Glue girls aren’t limited to just doing the “small stuff” out on the floor.
They also can shoulder the scoring load and be the primary playmaker, as Jones displayed in a crucial eight-point spurt in an early season victory over the Bremerton Knights and with the 15 points she poured in against Sequim at home, and like Jeffers showed in hitting 9 of 10 free throws and scoring 11 points against Franklin Pierce.
The reason they hold those scoring gifts back? Because that’s what their team needs, and it’s their role as glue girls to bond the team together.
“We praise what she [Jeffers] does in areas other than scoring, and it’s clear we value that by her time on the floor,” Poindexter said.
“She’s able to do so many things: play in the post, play as a wing, even handle the ball and direct the offense as point guard.
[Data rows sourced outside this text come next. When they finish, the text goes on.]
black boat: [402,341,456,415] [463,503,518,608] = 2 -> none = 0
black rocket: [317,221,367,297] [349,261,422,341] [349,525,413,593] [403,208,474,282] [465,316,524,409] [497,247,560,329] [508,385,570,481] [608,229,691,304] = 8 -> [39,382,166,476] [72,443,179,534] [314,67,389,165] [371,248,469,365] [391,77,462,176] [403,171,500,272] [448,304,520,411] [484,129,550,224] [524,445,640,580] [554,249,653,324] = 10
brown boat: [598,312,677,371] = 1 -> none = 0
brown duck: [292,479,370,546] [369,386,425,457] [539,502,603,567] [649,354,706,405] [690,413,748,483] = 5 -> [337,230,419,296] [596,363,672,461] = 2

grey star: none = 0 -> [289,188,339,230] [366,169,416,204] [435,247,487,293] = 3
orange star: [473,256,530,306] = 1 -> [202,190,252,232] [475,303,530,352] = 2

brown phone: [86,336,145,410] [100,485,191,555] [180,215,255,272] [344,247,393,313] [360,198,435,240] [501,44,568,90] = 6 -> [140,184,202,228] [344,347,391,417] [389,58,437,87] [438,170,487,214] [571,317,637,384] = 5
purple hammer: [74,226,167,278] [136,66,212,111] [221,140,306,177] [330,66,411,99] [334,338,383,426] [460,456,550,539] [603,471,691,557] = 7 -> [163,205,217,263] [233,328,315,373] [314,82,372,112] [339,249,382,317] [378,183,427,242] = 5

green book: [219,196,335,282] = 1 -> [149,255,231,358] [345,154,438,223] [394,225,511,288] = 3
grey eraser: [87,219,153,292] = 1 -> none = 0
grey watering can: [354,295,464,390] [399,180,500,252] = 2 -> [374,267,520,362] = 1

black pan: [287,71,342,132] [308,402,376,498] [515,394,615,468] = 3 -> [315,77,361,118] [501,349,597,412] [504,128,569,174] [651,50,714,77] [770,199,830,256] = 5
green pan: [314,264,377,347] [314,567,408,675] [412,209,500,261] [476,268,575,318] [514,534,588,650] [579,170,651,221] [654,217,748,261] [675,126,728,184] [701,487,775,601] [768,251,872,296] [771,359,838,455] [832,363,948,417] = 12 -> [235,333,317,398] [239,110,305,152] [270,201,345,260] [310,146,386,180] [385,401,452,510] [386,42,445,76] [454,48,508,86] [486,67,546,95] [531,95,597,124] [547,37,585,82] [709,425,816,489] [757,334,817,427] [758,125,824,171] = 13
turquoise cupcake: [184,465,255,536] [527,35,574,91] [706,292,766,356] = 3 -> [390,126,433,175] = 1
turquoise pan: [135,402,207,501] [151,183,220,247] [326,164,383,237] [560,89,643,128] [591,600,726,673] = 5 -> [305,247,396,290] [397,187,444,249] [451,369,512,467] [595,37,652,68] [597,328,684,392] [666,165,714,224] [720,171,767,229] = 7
Her versatility really stands out and she never takes any possessions off, and we really appreciate that.”
Jeffers, a captain of the Port Angeles girls soccer team, has continued in that role in an unofficial capacity during hoops season.
“I consider myself a role model to the younger players like Hayley Baxley and Maddie Boe, and want to help build them up,” Jeffers said in regards to her role on the team.
Encouragement to that effect is always coming from Poindexter.
“He tells us, not only are Krista and Maddy our captains, but to go be a leader out there on the floor and I try to do that,” Jeffers said.
Poindexter has seen growth in Jones’ game since he moved over from the boys program to head the girls team before the 2011-2012 season.
“Bailee has really embraced her role as a ball handler,” Poindexter said.
“We use her in the middle of the press break and my first year here when I told her we would use her in that role, she wondered why the ball was in her hands as she didn’t feel that was her role.
“But I like our post handling the ball because frequently the girl most likely to be unable to dribble the ball is a post player [and having a post that can handle the ball creates confusion], so I put the ball in her hands and let her go.”
Jones is clear on what she imparts to her teammates.
“Aside from mentoring [freshman post] Nizhoni Wheeler, my goal is to bring more of a family aspect to the team,” Jones said.
“If I notice a teammate is really down or even if they are doing well, I try and encourage them and get myself up with them.”
Where the did the pair learn about leadership and how to carry themselves on the court?
By witnessing the 2011-2012 Riders team, a team that prevailed in numerous tight and tense contests, make the state tournament.
“There were lots of close games, nine of them and the team went 6-3, and they were able to see a different player step up and hit game-winning or game-tying shots almost every game,” Poindexter said as Jones and Jeffers nodded in agreement.
“And two years ago it was a total team effort that got us to Yakima and this group of seniors saw that, internalized it and really respects that, and realize it’s not just about one person.”